THE FOUR TEMPERAMENTS
Esplanade Concert Hall
Friday (2 November 2012 )
This review was published in The Straits Times on 5 November 2012 with the title "Orchestral colours in four moods".
Some
33 years ago, this reviewer heard a two-dollar pirated cassette recording of
Rachmaninov’s Second Piano Concerto
by Gary Graffman and the New York Philharmonic conducted by Leonard Bernstein.
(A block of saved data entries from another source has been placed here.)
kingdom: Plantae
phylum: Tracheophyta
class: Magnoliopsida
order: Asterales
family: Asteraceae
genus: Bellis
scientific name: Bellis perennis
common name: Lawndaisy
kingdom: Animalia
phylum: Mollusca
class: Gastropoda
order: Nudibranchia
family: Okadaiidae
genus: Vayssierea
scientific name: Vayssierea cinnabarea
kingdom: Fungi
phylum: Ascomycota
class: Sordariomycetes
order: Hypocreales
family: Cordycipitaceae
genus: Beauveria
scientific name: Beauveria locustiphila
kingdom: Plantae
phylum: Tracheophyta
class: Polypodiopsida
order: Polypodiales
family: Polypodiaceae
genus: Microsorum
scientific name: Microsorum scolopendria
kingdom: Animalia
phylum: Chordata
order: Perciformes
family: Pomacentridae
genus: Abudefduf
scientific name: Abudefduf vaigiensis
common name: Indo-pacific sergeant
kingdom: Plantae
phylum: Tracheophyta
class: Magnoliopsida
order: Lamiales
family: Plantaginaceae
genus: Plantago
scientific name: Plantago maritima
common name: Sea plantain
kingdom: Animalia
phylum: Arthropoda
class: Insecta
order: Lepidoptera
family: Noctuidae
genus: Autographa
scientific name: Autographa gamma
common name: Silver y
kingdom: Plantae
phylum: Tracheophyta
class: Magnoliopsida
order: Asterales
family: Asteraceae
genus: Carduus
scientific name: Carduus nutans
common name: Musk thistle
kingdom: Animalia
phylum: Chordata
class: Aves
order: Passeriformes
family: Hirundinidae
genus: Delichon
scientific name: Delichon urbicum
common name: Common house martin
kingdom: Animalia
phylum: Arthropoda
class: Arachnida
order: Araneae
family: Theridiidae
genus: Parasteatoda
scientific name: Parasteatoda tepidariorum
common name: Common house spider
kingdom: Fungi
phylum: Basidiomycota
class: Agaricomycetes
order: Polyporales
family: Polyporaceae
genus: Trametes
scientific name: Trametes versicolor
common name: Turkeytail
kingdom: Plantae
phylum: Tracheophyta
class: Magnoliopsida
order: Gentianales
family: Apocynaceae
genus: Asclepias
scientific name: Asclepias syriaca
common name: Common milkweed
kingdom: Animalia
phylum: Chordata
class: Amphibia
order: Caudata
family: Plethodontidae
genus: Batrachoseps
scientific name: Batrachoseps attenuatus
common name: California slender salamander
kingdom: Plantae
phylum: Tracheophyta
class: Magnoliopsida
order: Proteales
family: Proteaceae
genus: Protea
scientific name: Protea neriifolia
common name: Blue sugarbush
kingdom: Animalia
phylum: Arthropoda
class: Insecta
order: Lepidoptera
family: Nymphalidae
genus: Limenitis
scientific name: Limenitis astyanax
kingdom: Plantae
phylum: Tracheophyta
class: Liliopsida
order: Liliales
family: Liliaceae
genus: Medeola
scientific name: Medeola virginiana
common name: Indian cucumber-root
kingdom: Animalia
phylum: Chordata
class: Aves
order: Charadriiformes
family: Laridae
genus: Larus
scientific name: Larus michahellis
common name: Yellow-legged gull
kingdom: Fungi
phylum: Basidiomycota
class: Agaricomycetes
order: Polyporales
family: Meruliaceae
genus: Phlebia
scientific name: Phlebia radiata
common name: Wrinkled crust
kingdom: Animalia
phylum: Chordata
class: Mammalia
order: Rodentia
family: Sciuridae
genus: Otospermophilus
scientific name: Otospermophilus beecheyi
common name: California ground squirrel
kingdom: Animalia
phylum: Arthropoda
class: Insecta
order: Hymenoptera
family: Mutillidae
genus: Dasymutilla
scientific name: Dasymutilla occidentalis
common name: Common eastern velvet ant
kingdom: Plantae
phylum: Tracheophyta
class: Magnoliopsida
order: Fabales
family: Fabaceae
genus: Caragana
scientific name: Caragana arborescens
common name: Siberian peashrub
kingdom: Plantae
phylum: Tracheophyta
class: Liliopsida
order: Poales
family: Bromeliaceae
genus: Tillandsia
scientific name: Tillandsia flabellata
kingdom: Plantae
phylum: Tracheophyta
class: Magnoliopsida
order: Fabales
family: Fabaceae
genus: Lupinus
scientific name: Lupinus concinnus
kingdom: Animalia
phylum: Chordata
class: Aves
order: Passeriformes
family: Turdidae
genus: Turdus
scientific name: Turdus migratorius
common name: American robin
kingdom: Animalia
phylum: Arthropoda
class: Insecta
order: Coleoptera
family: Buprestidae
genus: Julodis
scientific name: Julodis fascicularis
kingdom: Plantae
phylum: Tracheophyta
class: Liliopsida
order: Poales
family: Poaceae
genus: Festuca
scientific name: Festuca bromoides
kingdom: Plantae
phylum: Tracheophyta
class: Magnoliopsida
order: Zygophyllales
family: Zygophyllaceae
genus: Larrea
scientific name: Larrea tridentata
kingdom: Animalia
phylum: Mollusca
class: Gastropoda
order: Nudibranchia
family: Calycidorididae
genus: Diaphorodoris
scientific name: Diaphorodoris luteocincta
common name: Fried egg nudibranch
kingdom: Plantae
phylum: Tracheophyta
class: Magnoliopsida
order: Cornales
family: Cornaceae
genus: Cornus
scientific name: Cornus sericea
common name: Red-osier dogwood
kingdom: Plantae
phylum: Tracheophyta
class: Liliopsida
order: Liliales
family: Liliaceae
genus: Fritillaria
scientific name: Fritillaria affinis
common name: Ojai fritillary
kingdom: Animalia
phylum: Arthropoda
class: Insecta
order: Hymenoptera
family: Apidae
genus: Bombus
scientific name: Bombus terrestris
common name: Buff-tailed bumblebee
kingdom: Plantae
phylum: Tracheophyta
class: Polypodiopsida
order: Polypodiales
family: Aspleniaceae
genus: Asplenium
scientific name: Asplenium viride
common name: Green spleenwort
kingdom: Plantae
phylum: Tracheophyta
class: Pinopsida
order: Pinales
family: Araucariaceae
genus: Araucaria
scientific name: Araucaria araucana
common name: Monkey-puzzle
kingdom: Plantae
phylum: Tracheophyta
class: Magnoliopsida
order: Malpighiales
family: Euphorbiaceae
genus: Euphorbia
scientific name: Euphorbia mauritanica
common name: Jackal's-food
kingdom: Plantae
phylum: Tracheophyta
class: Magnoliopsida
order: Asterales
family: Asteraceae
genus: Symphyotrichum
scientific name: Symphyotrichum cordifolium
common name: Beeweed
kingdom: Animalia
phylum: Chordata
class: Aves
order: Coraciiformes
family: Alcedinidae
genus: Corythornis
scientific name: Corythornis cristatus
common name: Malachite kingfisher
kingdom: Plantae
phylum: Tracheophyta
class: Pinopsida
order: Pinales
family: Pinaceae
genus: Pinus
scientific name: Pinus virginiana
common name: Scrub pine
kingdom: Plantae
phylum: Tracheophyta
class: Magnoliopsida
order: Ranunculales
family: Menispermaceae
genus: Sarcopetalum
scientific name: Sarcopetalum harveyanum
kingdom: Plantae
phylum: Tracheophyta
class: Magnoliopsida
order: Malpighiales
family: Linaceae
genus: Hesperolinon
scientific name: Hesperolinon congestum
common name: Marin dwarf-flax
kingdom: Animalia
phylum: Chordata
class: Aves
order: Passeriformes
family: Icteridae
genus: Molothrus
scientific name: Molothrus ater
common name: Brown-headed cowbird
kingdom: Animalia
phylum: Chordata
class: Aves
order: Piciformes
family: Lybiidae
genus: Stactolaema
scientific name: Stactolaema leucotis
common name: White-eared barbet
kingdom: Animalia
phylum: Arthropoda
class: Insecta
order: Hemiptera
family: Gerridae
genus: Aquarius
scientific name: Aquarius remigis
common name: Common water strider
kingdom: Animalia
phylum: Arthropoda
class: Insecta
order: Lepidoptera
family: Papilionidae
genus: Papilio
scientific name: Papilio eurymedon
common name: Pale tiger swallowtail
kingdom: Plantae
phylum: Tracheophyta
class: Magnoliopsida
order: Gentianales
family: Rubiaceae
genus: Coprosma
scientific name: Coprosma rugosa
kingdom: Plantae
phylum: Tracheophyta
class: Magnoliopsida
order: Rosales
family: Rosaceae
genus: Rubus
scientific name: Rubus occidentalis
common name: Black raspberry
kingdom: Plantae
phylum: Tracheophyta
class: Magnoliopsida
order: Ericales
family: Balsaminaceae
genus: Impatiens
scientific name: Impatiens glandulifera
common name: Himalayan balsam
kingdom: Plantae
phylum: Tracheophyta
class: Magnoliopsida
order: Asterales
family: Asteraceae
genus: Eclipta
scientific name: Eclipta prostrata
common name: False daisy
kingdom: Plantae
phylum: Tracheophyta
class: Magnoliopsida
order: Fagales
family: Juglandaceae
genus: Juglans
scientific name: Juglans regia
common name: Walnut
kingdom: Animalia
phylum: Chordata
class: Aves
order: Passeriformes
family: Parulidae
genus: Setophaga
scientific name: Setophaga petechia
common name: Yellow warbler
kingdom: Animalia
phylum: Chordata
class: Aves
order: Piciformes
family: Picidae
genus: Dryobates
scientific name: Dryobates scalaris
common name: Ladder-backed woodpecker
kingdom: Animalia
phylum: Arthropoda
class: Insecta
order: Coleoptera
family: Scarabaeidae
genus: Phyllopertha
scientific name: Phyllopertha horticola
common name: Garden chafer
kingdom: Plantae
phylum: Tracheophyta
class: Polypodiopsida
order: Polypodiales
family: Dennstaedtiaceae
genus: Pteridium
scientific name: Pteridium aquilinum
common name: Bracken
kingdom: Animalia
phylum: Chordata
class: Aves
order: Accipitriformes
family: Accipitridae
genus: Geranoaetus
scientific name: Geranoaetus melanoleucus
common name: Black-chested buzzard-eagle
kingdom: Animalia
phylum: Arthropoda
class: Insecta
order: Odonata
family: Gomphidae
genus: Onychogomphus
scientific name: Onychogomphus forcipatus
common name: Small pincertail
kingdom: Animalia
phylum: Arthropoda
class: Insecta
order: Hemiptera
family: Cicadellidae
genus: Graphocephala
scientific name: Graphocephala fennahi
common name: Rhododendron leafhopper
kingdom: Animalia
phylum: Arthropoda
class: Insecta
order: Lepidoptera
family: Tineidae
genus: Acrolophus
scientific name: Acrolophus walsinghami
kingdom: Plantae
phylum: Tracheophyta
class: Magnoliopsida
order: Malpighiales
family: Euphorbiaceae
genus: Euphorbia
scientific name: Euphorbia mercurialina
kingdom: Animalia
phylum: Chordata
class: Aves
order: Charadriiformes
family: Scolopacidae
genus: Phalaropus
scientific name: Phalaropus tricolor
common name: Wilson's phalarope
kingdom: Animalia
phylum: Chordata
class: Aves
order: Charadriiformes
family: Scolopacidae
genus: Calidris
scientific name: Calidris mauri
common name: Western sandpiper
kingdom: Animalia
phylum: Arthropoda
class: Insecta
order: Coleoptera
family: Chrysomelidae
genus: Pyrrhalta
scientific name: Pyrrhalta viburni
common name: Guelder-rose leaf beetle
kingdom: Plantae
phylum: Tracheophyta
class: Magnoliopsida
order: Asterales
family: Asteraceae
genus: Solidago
The romantic, opulent and heart-wrenching music, rendered in an
honest-to-goodness yet viscerally thrilling performance, proved to be a
life-changing event. The tape was played so often that the reel soon
unravelled, chewed up and spat out by the player’s mechanism. In short, I was
hooked.
Cassette
tapes have gone the way of the typewriter, but the octogenarian Graffman still
goes strong as a pedagogue. His students at Philadelphia ’s Curtis Institute have included Lang
Lang, Yuja Wang and this evening’s soloist Zhang Haochen. Zhang, the first
Chinese pianist to win First Prize at the Van Cliburn International Piano
Competition in 2009, relived many of those cherished moments in the very same
concerto.
Zhang
does not come across as a barnstorming pianist, but rather a thinker who
instinctively knows the tide, ebb and flow of the music, and how to build up to
the big moment. The opening chords gave a clue, beginning with a sigh and closing
with a roar. Unfailingly musical, he breathed the same air as the orchestra,
never surging unimpeded but always listening to his partners.
The
second movement brought out these qualities best, playing the ever-sensitive
accompanist as flautist Evgueni Brokmiller and clarinettist Li Xin sang out
their solos. And when his turn came, Zhang accepted the gauntlet gratefully,
his impeccable technique ever in service of the music. The finale’s tricky
interplay of finger-twisting virtuosity and arch-lyricism fell easily within
his hands, as pianist and orchestra raced to an exciting photo-finish.
Ever
modest and self-effacing, his encore of Debussy’s little prelude The Girl With The Flaxen Hair was the
perfect antidote to the surfeit of loud notes that came before.
The
concert began with Hindemith’s Concert
Music For Strings And Brass, its title typical of the 20th
century German composer’s idea of utility music, compositions crafted for the
sake of pedagogy and practice. The dissonance and somewhat astringent themes fell
on fertile soil in its two movements, as the orchestra’s brass chorales and
busy string counterpoint rang out an enthralling, and even entertaining
performance.
After
the Rachmaninov, the audience had significantly thinned in its ranks. Those who
left missed an excellent showing of Carl Nielsen’s Second Symphony under the baton of SSO’s Finnish Principal Guest
Conductor Okko Kamu. The Dane Nielsen, like his contemporary Sibelius, saw the
symphony as his greatest vehicle of musical expression.
Its
four varied movements took the Four
Temperaments as their inspirations, beginning with the Choleric, with short tempered and volatile outbursts colouring the
first movement. Orchestral colours were on vivid display, even in the Phlegmatic second movement’s leisurely
and good natured waltz, aided by a tottering pair of bassoons. A degree of
gravitas was injected into the Melancholic,
as Brucknerian strings built up to a dead serious and tragic climax.
Even
if the joyous outpourings of the Sanguine
finale did not fully dispel the earlier gloom, it was the sheer range of
emotions covered in its eventful half-hour that impressed, not least by an
orchestra that plays like it really means it.